We agree with the Commission’s conclusions. While we take very seriously the commenters’ concerns about pyramid schemes posing as legitimate MLMs, we are not persuaded that subjecting all MLMs to the Rule would allow consumers to differentiate between unlawful pyramid schemes and legitimate companies using an MLM business model. fn 60”

as stated at p. 21, footnote 60:

“. . . identifying a pyramid scheme (or, at least, one that attempts to disguise itself as a legitimate business opportunity) entails a complex economic analysis including an in-depth examination of the compensation structure and the actual manner in which compensation flows within an organization. See Vander Nat & Keep, supra note 15, at 149. There is no bright line disclosure that would help consumers identify a fraudulent pyramid from a legitimate MLM.” (emphasis mine).

The report further concludes, at p.21, by stating that pyramid matters are “particularly well-suited to Section 5 enforcement, which proceeds on a case-by-case basis.”

Perhaps I am missing something, but for an enforcement agency to declare, after 30 years of extensive litigation, that it has no idea how to effectively and objectively identify an illegal pyramid scheme and circumscribe its conduct through regulatory efforts and meaningful public information borders on the incomprehensible. This is particularly true in respect to an agency specifically created to protect the public, including its most vulnerable segments, from the significant economic and personal losses caused by sophisticated frauds such as pyramid schemes. Public injury cannot be remedied via an after-the-fact approach.

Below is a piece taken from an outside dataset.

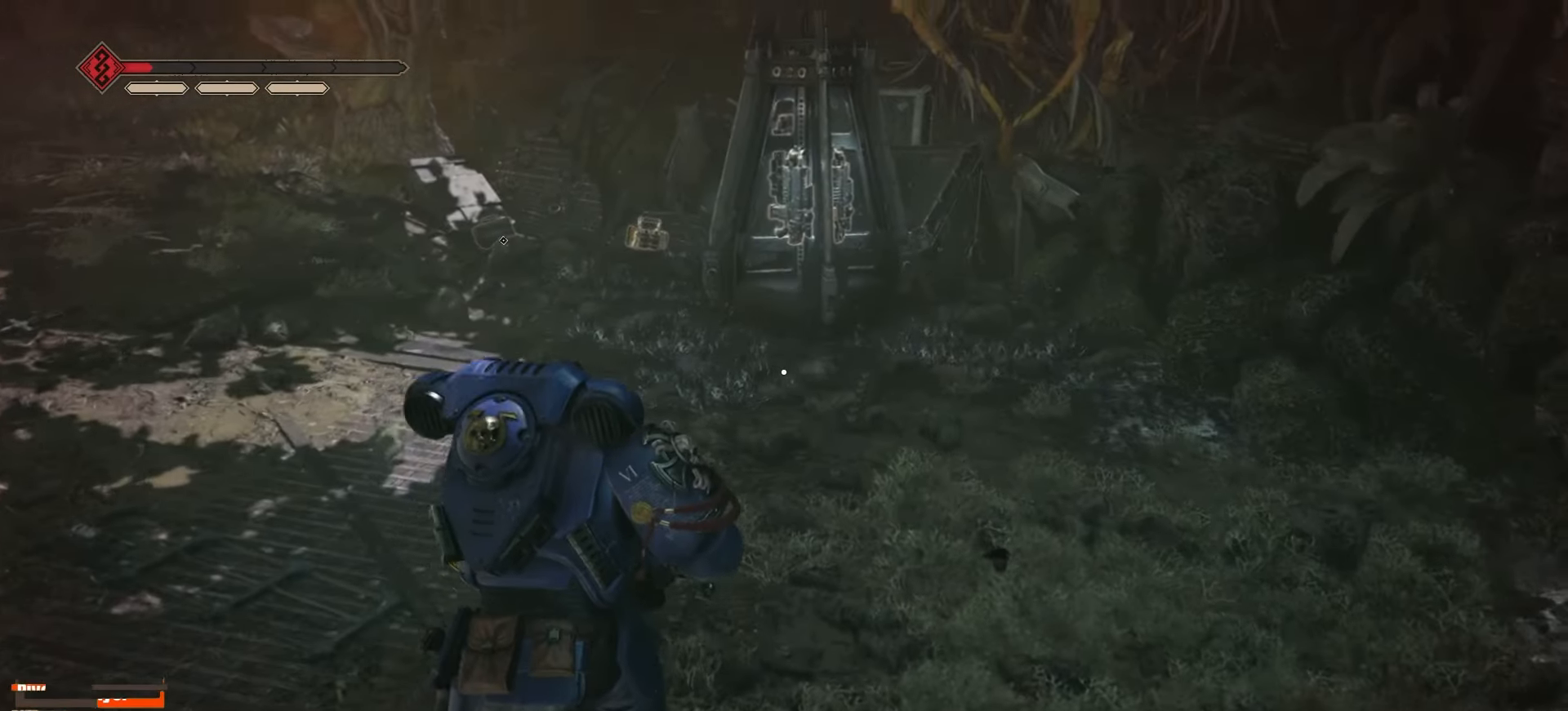
{"keys": [], "mouse": [], "events": [[16, "w", "up"]]}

Victims often leave productive employment, use personal savings, max-out credit cards, create personal problems with friends and family and extinguish any entrepreneurial motivation towards other valid enterprises. Also, there is little chance that any meaningful economic recovery from perpetrators can be accomplished.

The direct result of this flawed policy is the public impression, as evidenced by Ms Jhaveri’s blog and the above recited staff report, that there exists a preponderance of legal “MLM” offerings and a few illegal pyramid schemes. This is notwithstanding documented evidence from corporate disclosures (pp. 3-6, 10-12) of significant losses experienced by participants in many of the longest standing “MLM” offerings presently doing business and a paucity of evidence that these "legal" plans have structural elements any different than those companies sued.

This ad hoc and ambiguous enforcement stance has persisted since at least 1979 and, rather than deterring future conduct, has resulted in the exponential growth of pyramid style companies while, at the same time, giving the general public the impression that an ongoing and effective enforcement effort is in place. The current dispute concerning the Herbalife Company is an excellent example of the regulatory paralysis involved.

World-wide annual sales of these mostly US based or sponsored companies now exceeds $150 billion, overseas acceptance is clearly enhanced by ambiguous FTC regulatory postures and listing on US stock exchanges. Due to the presumptive legality of these companies, victims are pre-conditioned to believe failure was theirs and not due to the flaws inherent in a pyramid offering. Victims are also frequently low income or of ethnic background and cannot effectively coalesce to pursue relief. This has resulted in a paucity of complaints in relation to the millions of victims affected by these schemes.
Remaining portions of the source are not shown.